** Opening Document passage block **
Plot of CO₂ adsorption percentage of different adsorbents vs. temperature at 5 bar

Optimal conditions

In this section, the best conditions have been detected to enhance the adsorption capacity of modified AC adsorbents. The process was optimized using the numerical optimization section in Design Expert software. It should be mentioned that every input parameter in Table 8 has been defined at a specific range, and therefore, the regression models are valid only in these ranges. Each parameter can be used in the range, maximum, minimum, target, and none (for responses) to obtain an optimum output for a set of conditions. In the current work, the reactor pressure was chosen in the design range for AC modified with NiO and MgO to reach a maximum response. To reach the highest efficiency for the adsorbent under flue gas conditions, the maximum values of temperature and q in the design range are selected. According to Table 8, the best adsorption capacity of 121.35 mg/g was obtained for AC/NiO-3 adsorbent at 62.7 °C and 7.8 bar. In addition, the response value of AC/MgO-3 adsorbent was 105.17 mg/g at 57.1 °C and 7.8 bar. Figure 17 shows the contour graph for the adsorption capacity of AC/NiO-3 and AC/MgO-3 at optimal conditions.

Table 8 Adsorption optimization of the CO₂ adsorption by AC/NiO-3 and AC/MgO-3

Fig. 17

Contour graph for adsorption capacity of a AC/N−iO-3 and b AC/MgO-3 at optimal conditions

Comparison of various AC impregnated with metals

Table 9 compares the maximum CO₂ adsorption on AC impregnated with metals in this work with some different AC impregnated adsorbents previously used for CO₂ capture. As observed, the maximum CO₂ adsorption capacities of AC-MgO and AC-NiO are much higher than that of many other previously reported adsorbents, indicating the promising application of AC–MgO and AC-NiO to be an effective adsorbent for CO₂ capture.
** Closing Document passage block **
** Opening Recorded data block **
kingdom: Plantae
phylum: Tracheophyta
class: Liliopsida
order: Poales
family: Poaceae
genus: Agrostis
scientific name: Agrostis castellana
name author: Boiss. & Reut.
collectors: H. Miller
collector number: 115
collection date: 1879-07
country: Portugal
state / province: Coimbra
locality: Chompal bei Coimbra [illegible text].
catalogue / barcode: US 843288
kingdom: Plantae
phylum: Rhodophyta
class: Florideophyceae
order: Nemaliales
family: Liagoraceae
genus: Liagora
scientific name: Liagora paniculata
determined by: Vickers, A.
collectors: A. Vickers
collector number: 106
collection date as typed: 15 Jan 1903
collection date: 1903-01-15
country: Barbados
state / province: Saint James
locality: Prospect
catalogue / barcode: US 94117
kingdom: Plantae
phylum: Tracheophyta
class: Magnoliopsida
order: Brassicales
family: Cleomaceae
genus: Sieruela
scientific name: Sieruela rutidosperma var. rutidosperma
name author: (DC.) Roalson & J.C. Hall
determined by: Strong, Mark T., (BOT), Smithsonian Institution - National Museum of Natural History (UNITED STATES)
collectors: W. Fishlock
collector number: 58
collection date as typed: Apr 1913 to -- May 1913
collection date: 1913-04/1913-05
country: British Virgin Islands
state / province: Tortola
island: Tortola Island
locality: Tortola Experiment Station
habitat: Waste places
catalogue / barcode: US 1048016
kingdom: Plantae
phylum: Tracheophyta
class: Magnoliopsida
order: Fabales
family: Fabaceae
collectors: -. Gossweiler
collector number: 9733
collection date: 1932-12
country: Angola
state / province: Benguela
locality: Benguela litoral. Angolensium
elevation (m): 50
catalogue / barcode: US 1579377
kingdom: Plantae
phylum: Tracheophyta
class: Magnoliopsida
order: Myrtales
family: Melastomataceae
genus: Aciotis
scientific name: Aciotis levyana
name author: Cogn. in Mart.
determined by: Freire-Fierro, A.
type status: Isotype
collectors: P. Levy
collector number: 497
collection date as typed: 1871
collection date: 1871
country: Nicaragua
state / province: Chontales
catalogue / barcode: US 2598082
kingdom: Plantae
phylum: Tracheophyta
** Closing Recorded data block **
Problems to work on:
**a.** Rewrite the paragraph of the CO₂ adsorption passage that begins "In this section, the best conditions" as a short bulleted list that keeps its main facts.
**b.** Return an exact copy of the part of the CO₂ adsorption passage that begins at the words "Table 8 Adsorption" and stops after "adsorbent for CO₂ capture.".
**c.** Answer these questions from the CO₂ adsorption passage, one per line:
(i) Which software was used to optimize the process?
(ii) At what temperature and pressure did AC/NiO-3 reach its best adsorption capacity?
(iii) What does Table 9 compare?

Solutions to the problems:
**a.**
- The best conditions for raising the adsorption capacity of modified AC adsorbents were found with the numerical optimization section of Design Expert software.
- Each input parameter in Table 8 is defined over a specific range, so the regression models are valid only within those ranges.
- A parameter can be set to range, maximum, minimum, target, or none (for responses).
- For AC modified with NiO and MgO, reactor pressure was kept within the design range to reach a maximum response.
- To reach the highest efficiency under flue gas conditions, the maximum values of temperature and q in the design range were selected.
- AC/NiO-3 gave the best adsorption capacity: 121.35 mg/g at 62.7 °C and 7.8 bar.
- AC/MgO-3 gave 105.17 mg/g at 57.1 °C and 7.8 bar.
- Figure 17 shows the contour graph of adsorption capacity for both adsorbents at optimal conditions.

**b.**
Table 8 Adsorption optimization of the CO₂ adsorption by AC/NiO-3 and AC/MgO-3

Fig. 17

Contour graph for adsorption capacity of a AC/N−iO-3 and b AC/MgO-3 at optimal conditions

Comparison of various AC impregnated with metals

Table 9 compares the maximum CO₂ adsorption on AC impregnated with metals in this work with some different AC impregnated adsorbents previously used for CO₂ capture. As observed, the maximum CO₂ adsorption capacities of AC-MgO and AC-NiO are much higher than that of many other previously reported adsorbents, indicating the promising application of AC–MgO and AC-NiO to be an effective adsorbent for CO₂ capture.

**c.**
(i) Design Expert software, using its numerical optimization section.
(ii) 62.7 °C and 7.8 bar.
(iii) The maximum CO₂ adsorption on AC impregnated with metals in this work with some different AC impregnated adsorbents previously used for CO₂ capture.